***** ФРАГМЕНТЫ ЗАПИСЕЙ *****

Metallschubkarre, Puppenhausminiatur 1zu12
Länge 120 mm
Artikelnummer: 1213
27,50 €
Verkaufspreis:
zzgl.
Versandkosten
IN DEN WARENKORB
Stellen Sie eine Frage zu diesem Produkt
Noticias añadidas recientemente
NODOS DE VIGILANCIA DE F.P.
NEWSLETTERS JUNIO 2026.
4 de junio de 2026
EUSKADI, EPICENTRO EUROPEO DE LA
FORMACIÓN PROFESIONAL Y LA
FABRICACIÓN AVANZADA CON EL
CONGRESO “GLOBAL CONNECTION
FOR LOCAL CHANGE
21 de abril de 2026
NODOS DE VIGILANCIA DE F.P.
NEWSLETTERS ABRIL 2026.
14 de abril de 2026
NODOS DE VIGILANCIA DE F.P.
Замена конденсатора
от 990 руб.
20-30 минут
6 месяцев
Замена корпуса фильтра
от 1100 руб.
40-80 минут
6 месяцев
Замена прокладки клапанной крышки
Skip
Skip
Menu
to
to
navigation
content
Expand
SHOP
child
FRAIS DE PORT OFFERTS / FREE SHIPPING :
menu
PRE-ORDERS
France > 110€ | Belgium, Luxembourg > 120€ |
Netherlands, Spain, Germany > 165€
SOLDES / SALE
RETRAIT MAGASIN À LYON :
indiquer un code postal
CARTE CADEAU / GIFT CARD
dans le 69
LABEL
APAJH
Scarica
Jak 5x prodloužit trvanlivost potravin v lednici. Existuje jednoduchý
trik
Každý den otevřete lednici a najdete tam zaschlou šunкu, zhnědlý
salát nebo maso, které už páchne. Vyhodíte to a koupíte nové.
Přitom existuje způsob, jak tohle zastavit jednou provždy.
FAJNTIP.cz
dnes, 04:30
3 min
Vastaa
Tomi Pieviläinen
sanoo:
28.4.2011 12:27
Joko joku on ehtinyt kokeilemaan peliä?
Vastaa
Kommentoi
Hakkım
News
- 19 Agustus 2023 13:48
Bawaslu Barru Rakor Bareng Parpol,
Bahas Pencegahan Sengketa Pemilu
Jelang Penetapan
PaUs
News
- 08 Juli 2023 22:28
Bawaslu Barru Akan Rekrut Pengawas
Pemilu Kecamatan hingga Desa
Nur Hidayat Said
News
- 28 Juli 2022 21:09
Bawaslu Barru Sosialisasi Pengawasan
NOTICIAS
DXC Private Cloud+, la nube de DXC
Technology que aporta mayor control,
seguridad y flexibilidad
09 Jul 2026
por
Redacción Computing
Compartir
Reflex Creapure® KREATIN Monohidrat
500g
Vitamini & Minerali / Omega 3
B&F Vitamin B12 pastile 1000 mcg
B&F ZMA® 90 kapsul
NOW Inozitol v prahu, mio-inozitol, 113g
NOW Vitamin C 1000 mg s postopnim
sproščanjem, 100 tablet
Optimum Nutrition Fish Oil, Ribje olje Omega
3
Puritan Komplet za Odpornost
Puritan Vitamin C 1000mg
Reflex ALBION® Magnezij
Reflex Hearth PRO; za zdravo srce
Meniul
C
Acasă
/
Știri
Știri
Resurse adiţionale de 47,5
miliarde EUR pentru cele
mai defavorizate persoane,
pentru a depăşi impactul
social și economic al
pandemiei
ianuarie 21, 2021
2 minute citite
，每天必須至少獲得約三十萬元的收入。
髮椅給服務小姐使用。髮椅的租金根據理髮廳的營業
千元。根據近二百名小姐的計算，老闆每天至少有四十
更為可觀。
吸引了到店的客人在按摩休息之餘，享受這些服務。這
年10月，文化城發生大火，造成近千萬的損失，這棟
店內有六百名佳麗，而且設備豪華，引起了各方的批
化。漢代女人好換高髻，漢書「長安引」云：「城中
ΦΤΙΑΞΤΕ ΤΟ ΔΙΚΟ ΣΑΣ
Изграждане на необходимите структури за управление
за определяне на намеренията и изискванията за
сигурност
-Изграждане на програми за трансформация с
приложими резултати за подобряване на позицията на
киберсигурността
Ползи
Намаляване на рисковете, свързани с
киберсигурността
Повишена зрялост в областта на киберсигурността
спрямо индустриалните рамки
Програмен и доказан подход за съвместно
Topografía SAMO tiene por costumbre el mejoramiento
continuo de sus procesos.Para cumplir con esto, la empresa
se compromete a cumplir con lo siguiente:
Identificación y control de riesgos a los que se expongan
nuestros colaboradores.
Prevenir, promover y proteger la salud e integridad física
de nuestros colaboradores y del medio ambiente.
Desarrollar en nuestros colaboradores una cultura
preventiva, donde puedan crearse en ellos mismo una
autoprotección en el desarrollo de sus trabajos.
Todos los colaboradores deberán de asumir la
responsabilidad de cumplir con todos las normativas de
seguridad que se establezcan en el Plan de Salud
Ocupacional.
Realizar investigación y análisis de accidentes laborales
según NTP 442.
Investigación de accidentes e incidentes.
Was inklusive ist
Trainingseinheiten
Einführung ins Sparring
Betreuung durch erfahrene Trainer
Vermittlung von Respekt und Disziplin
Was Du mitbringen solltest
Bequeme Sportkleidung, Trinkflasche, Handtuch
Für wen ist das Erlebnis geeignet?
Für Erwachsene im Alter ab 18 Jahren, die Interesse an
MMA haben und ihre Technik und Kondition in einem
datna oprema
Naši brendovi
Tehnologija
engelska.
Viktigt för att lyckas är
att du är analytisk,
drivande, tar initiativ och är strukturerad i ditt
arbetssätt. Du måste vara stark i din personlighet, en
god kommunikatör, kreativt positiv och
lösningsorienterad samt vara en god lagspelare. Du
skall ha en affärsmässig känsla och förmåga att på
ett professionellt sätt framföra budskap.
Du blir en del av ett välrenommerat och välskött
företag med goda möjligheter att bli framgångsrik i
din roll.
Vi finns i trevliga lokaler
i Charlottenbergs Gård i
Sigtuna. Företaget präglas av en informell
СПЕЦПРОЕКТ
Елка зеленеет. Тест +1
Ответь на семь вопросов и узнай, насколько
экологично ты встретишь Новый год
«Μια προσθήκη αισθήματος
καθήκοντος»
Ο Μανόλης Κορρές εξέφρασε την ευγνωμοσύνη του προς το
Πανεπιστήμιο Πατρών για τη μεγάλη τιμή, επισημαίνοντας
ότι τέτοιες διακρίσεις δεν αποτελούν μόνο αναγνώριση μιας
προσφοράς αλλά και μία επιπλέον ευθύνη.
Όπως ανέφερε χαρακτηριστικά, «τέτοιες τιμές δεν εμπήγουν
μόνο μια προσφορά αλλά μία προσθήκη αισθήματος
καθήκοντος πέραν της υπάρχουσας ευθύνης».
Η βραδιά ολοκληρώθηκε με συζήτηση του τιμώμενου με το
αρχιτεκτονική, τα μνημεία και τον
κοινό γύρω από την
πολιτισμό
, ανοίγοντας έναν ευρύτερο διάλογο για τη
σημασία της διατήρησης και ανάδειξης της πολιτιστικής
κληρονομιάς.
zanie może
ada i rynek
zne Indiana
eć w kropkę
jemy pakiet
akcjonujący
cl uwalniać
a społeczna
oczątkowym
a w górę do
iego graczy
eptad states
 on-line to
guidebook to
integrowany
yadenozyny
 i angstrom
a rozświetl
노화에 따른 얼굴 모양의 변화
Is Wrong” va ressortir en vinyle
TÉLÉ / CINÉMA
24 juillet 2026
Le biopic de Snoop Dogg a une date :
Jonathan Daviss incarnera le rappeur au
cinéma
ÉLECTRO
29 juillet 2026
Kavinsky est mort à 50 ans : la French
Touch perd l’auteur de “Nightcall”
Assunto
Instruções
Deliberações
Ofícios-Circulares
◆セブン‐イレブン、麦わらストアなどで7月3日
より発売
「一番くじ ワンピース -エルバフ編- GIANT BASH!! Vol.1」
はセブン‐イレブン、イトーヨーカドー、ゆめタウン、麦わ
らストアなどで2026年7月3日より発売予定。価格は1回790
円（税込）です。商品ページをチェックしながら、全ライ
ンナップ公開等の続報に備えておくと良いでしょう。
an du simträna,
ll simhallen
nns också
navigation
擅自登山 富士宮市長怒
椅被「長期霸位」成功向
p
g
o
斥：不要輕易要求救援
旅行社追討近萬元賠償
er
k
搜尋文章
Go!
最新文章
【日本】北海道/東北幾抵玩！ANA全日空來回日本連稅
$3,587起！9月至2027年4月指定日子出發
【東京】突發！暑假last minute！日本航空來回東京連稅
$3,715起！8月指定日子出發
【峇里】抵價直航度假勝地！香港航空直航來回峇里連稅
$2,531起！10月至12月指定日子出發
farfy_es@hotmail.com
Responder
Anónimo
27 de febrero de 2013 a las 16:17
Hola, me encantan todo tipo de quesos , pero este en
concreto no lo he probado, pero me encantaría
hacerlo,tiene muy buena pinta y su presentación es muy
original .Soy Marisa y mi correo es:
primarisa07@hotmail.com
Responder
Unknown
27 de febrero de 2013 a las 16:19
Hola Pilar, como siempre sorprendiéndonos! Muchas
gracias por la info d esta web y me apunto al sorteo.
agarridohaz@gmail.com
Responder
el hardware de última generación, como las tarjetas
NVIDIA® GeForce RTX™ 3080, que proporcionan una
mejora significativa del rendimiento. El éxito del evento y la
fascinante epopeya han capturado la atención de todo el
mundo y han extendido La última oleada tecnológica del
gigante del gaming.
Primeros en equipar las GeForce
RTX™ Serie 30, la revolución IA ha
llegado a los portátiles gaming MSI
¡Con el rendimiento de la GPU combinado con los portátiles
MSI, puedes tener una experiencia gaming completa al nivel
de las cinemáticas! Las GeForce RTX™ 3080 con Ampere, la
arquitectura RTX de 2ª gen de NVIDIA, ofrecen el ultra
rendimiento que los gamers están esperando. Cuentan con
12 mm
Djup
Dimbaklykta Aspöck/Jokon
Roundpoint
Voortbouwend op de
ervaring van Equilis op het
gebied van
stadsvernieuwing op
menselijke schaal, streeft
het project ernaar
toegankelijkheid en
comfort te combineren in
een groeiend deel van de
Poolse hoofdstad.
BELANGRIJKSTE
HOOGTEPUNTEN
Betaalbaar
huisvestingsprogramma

*****

ЗАДАНИЕ
Воспроизведите без изменений строки записей, начиная с самой первой и заканчивая строкой, содержащей «miliarde EUR pentru cele», включая обе границы.

РЕШЕНИЕ ЗАДАНИЯ
Metallschubkarre, Puppenhausminiatur 1zu12
Länge 120 mm
Artikelnummer: 1213
27,50 €
Verkaufspreis:
zzgl.
Versandkosten
IN DEN WARENKORB
Stellen Sie eine Frage zu diesem Produkt
Noticias añadidas recientemente
NODOS DE VIGILANCIA DE F.P.
NEWSLETTERS JUNIO 2026.
4 de junio de 2026
EUSKADI, EPICENTRO EUROPEO DE LA
FORMACIÓN PROFESIONAL Y LA
FABRICACIÓN AVANZADA CON EL
CONGRESO “GLOBAL CONNECTION
FOR LOCAL CHANGE
21 de abril de 2026
NODOS DE VIGILANCIA DE F.P.
NEWSLETTERS ABRIL 2026.
14 de abril de 2026
NODOS DE VIGILANCIA DE F.P.
Замена конденсатора
от 990 руб.
20-30 минут
6 месяцев
Замена корпуса фильтра
от 1100 руб.
40-80 минут
6 месяцев
Замена прокладки клапанной крышки
Skip
Skip
Menu
to
to
navigation
content
Expand
SHOP
child
FRAIS DE PORT OFFERTS / FREE SHIPPING :
menu
PRE-ORDERS
France > 110€ | Belgium, Luxembourg > 120€ |
Netherlands, Spain, Germany > 165€
SOLDES / SALE
RETRAIT MAGASIN À LYON :
indiquer un code postal
CARTE CADEAU / GIFT CARD
dans le 69
LABEL
APAJH
Scarica
Jak 5x prodloužit trvanlivost potravin v lednici. Existuje jednoduchý
trik
Každý den otevřete lednici a najdete tam zaschlou šunкu, zhnědlý
salát nebo maso, které už páchne. Vyhodíte to a koupíte nové.
Přitom existuje způsob, jak tohle zastavit jednou provždy.
FAJNTIP.cz
dnes, 04:30
3 min
Vastaa
Tomi Pieviläinen
sanoo:
28.4.2011 12:27
Joko joku on ehtinyt kokeilemaan peliä?
Vastaa
Kommentoi
Hakkım
News
- 19 Agustus 2023 13:48
Bawaslu Barru Rakor Bareng Parpol,
Bahas Pencegahan Sengketa Pemilu
Jelang Penetapan
PaUs
News
- 08 Juli 2023 22:28
Bawaslu Barru Akan Rekrut Pengawas
Pemilu Kecamatan hingga Desa
Nur Hidayat Said
News
- 28 Juli 2022 21:09
Bawaslu Barru Sosialisasi Pengawasan
NOTICIAS
DXC Private Cloud+, la nube de DXC
Technology que aporta mayor control,
seguridad y flexibilidad
09 Jul 2026
por
Redacción Computing
Compartir
Reflex Creapure® KREATIN Monohidrat
500g
Vitamini & Minerali / Omega 3
B&F Vitamin B12 pastile 1000 mcg
B&F ZMA® 90 kapsul
NOW Inozitol v prahu, mio-inozitol, 113g
NOW Vitamin C 1000 mg s postopnim
sproščanjem, 100 tablet
Optimum Nutrition Fish Oil, Ribje olje Omega
3
Puritan Komplet za Odpornost
Puritan Vitamin C 1000mg
Reflex ALBION® Magnezij
Reflex Hearth PRO; za zdravo srce
Meniul
C
Acasă
/
Știri
Știri
Resurse adiţionale de 47,5
miliarde EUR pentru cele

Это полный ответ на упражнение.